By Chris Cillizza, CNN Editor-at-large

The most memorable quote of the first public hearing of the January 6 committee came from the panel’s vice chair, Liz Cheney.

“There will come a day when Donald Trump is gone,” the Wyoming Republican said. “But your dishonor will remain.”

But, while Cheney’s quote is the one that is likely to live on in the history books, it’s a different quote that is most damning about the nature of the Trump administration.

That quote comes from senior Trump adviser Jared Kushner — as part of his questioning by the committee. Here’s the relevant exchange between Cheney and Kushner shown on video during the first public hearing:

Cheney: “Jared, are you aware of instances where [White House counsel] Pat Cipollone threatened to resign?

Kushner: “I — I kind of — like I said, my interest at that time was on trying to get as many pardons done. And I know that, you know, he was always to — him and the team were always saying, ‘Oh, we’re going to resign. We’re not going to be here if this happens, if that happens.’ So I kind of took it up to just be whining, to be honest with you.”

So, consider what Kushner is saying there.

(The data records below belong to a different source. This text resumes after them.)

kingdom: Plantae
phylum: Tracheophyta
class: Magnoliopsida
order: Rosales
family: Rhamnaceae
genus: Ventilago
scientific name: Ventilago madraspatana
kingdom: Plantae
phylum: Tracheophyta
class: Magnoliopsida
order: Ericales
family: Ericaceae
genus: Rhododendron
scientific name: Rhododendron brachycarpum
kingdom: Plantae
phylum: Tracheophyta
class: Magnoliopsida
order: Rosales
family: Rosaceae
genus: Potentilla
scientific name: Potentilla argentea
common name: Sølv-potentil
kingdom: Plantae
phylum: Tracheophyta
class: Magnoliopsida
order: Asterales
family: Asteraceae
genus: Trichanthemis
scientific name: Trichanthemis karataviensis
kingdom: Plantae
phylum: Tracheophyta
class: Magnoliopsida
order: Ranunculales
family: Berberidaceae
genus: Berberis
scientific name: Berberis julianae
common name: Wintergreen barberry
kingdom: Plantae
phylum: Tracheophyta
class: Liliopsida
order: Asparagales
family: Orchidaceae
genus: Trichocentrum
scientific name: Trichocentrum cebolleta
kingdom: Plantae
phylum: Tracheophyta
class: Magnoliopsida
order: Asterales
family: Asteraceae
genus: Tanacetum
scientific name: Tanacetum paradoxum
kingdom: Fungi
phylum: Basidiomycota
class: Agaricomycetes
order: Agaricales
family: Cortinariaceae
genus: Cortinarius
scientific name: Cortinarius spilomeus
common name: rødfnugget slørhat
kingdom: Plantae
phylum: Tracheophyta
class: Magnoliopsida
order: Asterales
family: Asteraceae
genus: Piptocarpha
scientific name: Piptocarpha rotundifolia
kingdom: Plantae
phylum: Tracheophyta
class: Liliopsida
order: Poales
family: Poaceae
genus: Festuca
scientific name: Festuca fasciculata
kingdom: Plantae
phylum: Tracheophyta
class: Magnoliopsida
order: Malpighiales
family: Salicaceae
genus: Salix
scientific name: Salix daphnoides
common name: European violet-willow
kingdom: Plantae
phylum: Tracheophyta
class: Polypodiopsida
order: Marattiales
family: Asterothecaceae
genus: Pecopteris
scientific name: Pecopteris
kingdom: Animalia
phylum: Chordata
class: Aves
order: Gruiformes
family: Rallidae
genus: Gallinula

1. He was not focused on threats by the White House counsel’s office to quit because he was arranging as many presidential pardons as possible. (In the final hours of the Trump administration, the President issued 73 pardons and 70 commutations. Those receiving pardons included onetime Trump White House political adviser Steve Bannon, former Trump fundraiser Elliott Broidy and rapper Lil Wayne.)

2. He viewed Cipollone’s concerns over Trump’s behavior tied to made-up election fraud as something he didn’t — and didn’t need to — take seriously. The dismissal of concerns of the sitting White House counsel as “whining” — even as Kushner spear-headed a wide-ranging and much criticized pardon effort — is striking.

That moment is the only time Kushner made an appearance in the first prime-time hearing. (His wife, Ivanka Trump, was also featured once — saying on video that she believed then-Attorney General Bill Barr when he said that there was no evidence of election fraud.)

And it came roughly 24 hours after The New York Times reported on the role Kushner and Ivanka Trump played in the final days of the Trump administration. That piece included these lines:

“No matter how vociferously Mr. Trump claimed otherwise, neither Mr. Kushner nor Ivanka Trump believed then or later that the election had been stolen, according to people close to them. While the president spent the hours and days after the polls closed complaining about imagined fraud in battleground states and plotting a strategy to hold on to power, his daughter and son-in-law were already washing their hands of the Trump presidency.”

Make no mistake: Kushner and Ivanka are engaged in a concerted PR effort to shape the role they played — and didn’t play — as the President was descending into the madness of claims of election fraud.

The New York Times piece paints a very different image of Kushner than does the testimony that the January 6 committee played on Thursday night. That image is of a man actively compartmentalizing as a means to protect his image. And someone who didn’t take legitimate concerns from serious people seriously — to the detriment of the country.